Reading in the New Millennium: Forward to the Past?
By Ron Cole
“I’m a bibliophile of the first water. I have spent what seems half my life in bookstores all over the world. Some readers praise the creamy texture of a well-bound volume published on good paper. But it is less noted that old books smell—of the places they’ve been, of dust, molds and fungi, of the hand sweat of former owners. Opening one is sort of like lifting the lid on a tantalizing curry still being cooked. But I am making the switch to e-books even so, and they are changing the way I read and even what I read. …”
[Full article at TruthDig.]
This article is a must read: it develops several points about the evolution of reading but one point really grabbed me because I too have noticed this interesting effect of electronic readers and eBooks. First I should say that I have read eBooks back in the days when it was still called a Palm Pilot; the screen was small, lacked color and there were eBooks available for it and the reader program (apps hadn’t been invented then) added some nice features such as font size and automatic scrolling. Through the years my Pilot got a bigger screen and the software also ran on my Mac so I could read at home or on the go. I started collecting eBooks. Eventually I moved up to an iPod Touch and now to an iPad 2, furthermore, so many of the proprietary readers like the Kindle and the Nook were kind enough to offer free software for my Mac and my iPad so I could read even more books, especially those I purchased on their website.

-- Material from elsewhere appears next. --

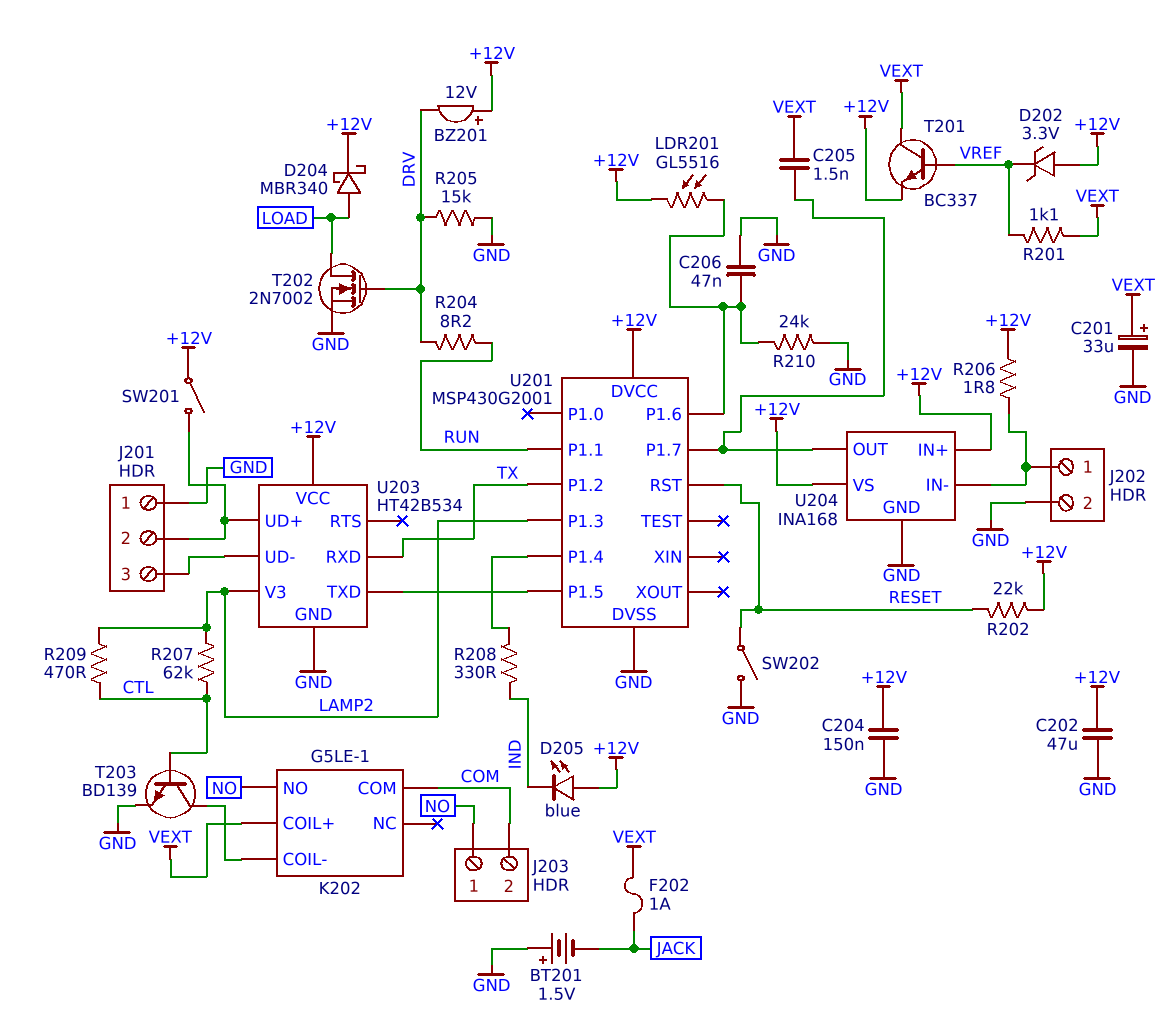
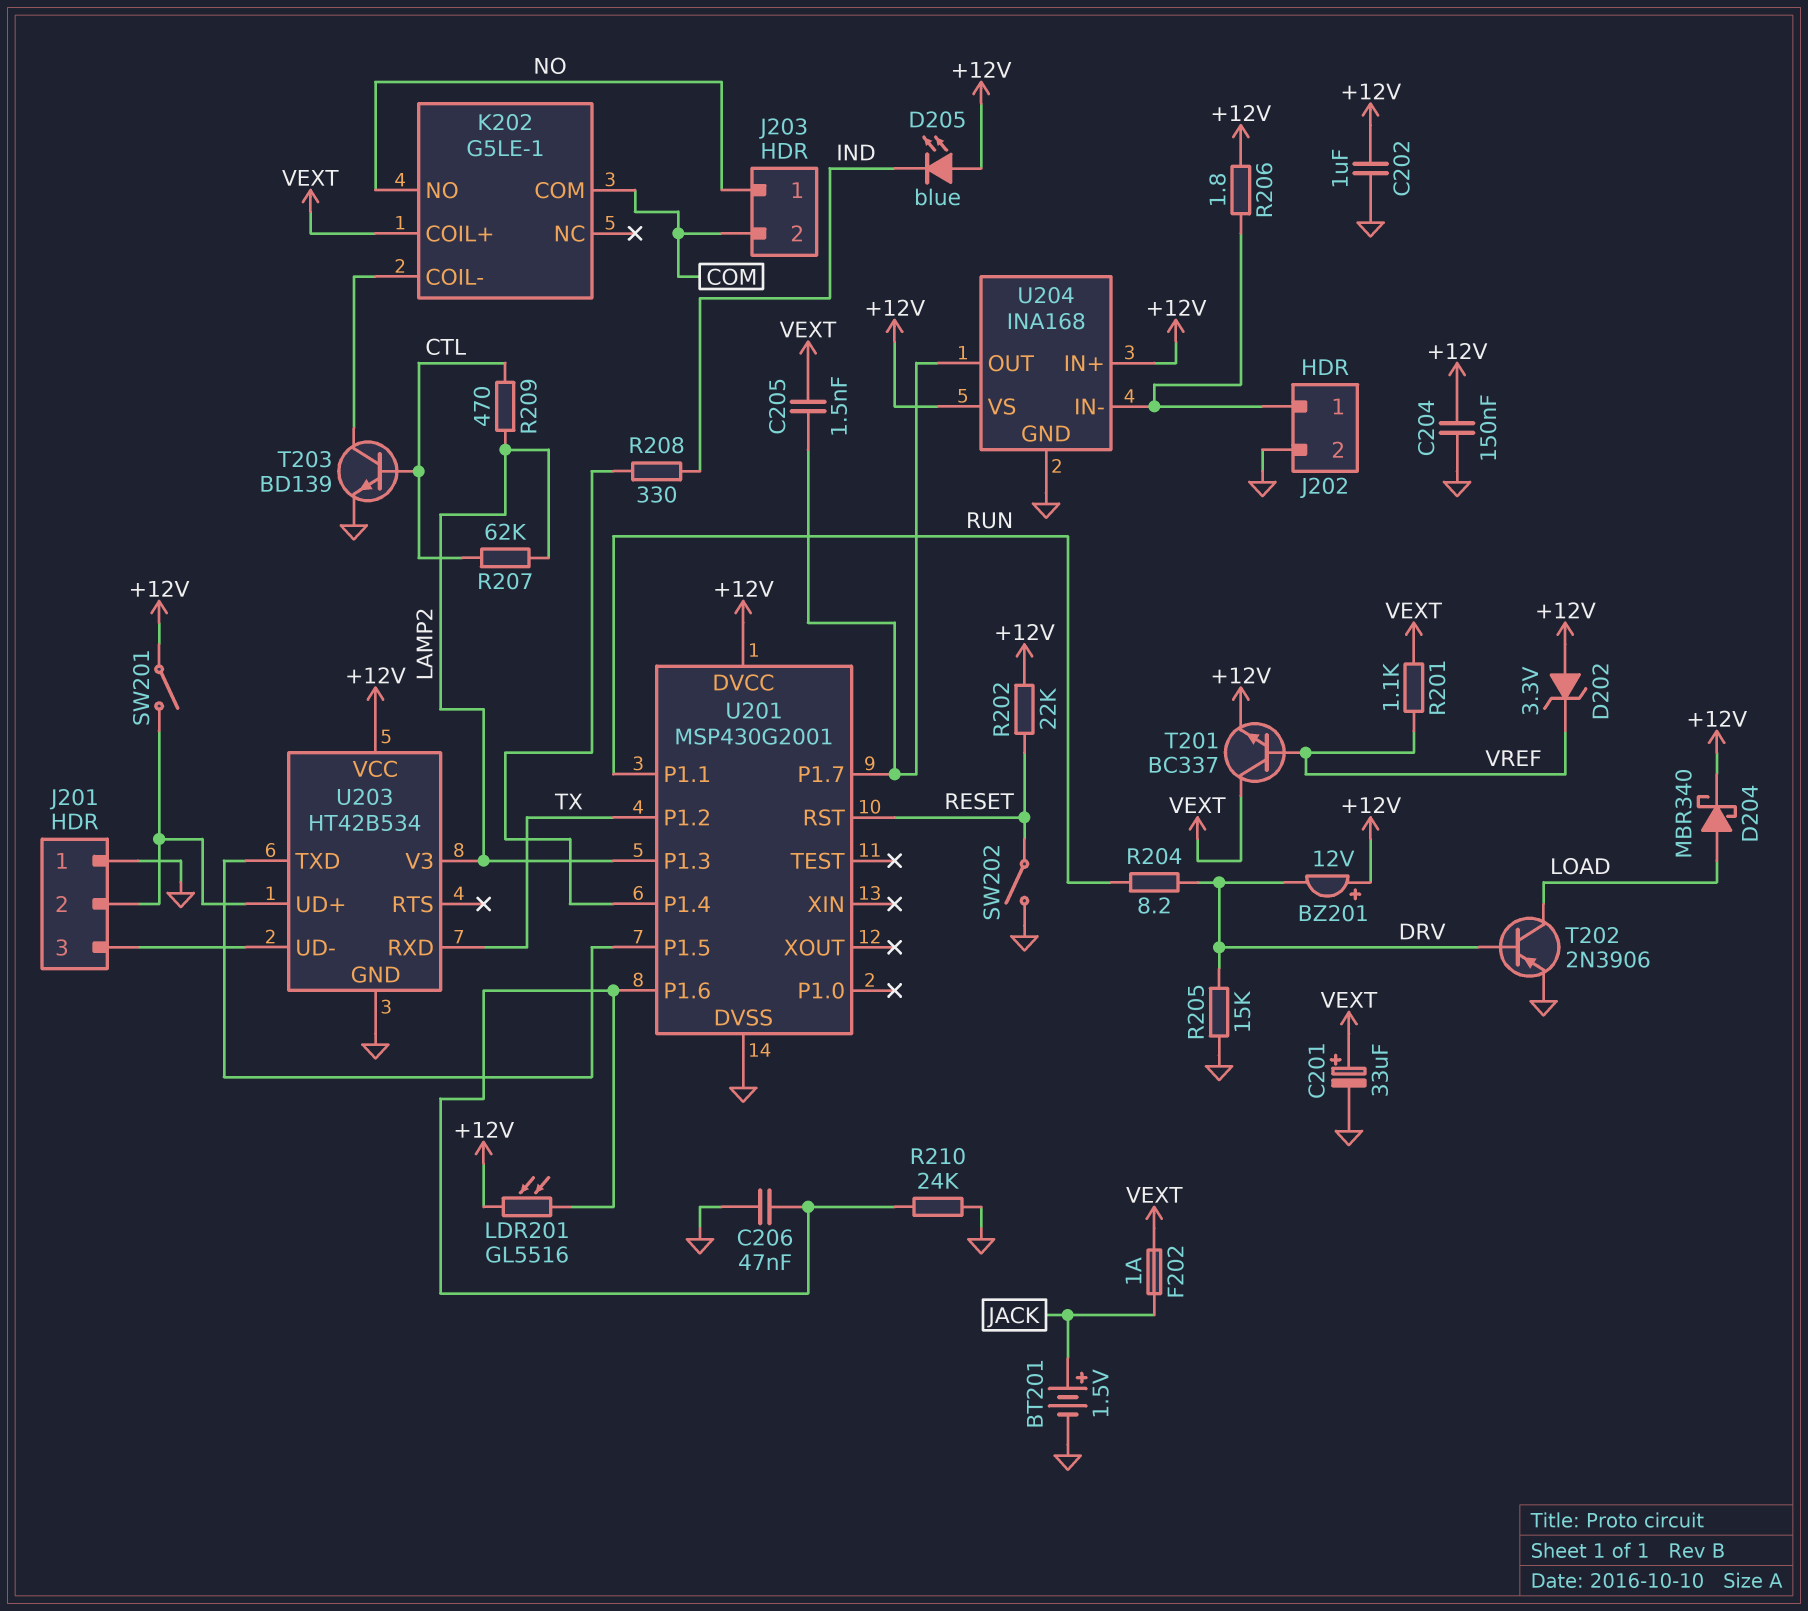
BT201: 1.5V (plus GND, minus JACK) -> 1.5V (plus JACK, minus GND)
C202: 47uF (+12V, GND) -> 1uF (+12V, GND)
T202: NMOS 2N7002 (G DRV, D LOAD, S GND) -> PNP 2N3906 (B DRV, C LOAD, E GND)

But the truth is, I have only paid good money for two novels: the first one was a trial of the feature and the second was a fast and cheap way to get a newly published novel I knew I wanted to read but didn’t feel like carrying around a thousand page tome in my book bag. Even so, I have hundreds, if not thousands, of books in some electronic form that could keep me reading longer than life as we know it continues to thrive. Looking over my folders of eBooks I notice a couple of divisions that are interesting. First, there are hundreds of genre books, many in rather long series’ like The Man of Bronze or Tarzan. I figure these would be fun to read but so far, the more literary eBooks are higher on the list. Sites such as Project Gutenberg have really gone all out to offer their once touted “plain vanilla texts” in just about any electronic format you might need (mine is EPUB) so I don’t even need to do conversions any more.
So many of this second group of books are older books that are in the public domain (figure about 1922 in this country but the copyright laws keep changing to assuage the greed of the authors’ estates). Some are classics I haven’t read, others are less well-known books by famous authors, many are intriguing books by less well-known authors and what is probably the most important division is books by authors that are no longer readily available, even in the mustiest used bookstore or the largest online used bookseller.
What I then noticed and what Cole also emphasizes is that with the growth of the electronic readers there is also a tendency to dip back into those older books that can be downloaded for free both from the major vendors (Barnes & Noble, Amazon) but also from online sites such as Project Gutenberg and even the local public library. Here I sit in my office with the wall covered in books three rows deep—books I may never get a chance to read—and right in front of me is my iPad containing hundreds of more books I may never get to read. I use the iPad for those classics that I can usually download for free and read almost anywhere I go without needing to lug a pile of books with me, but I am more and more restricting my purchasing of books to the more experimental types of literature and anything that will bend my mind: they are usually too new and two limited in scope to make it to the eBook repositories so I am forced to add them to my shelves.
Cole posits that the change in our reading methods (i.e.., electronic books) is leading to a reawakening of an interest in older books and more classic literature. I agree. What do you think?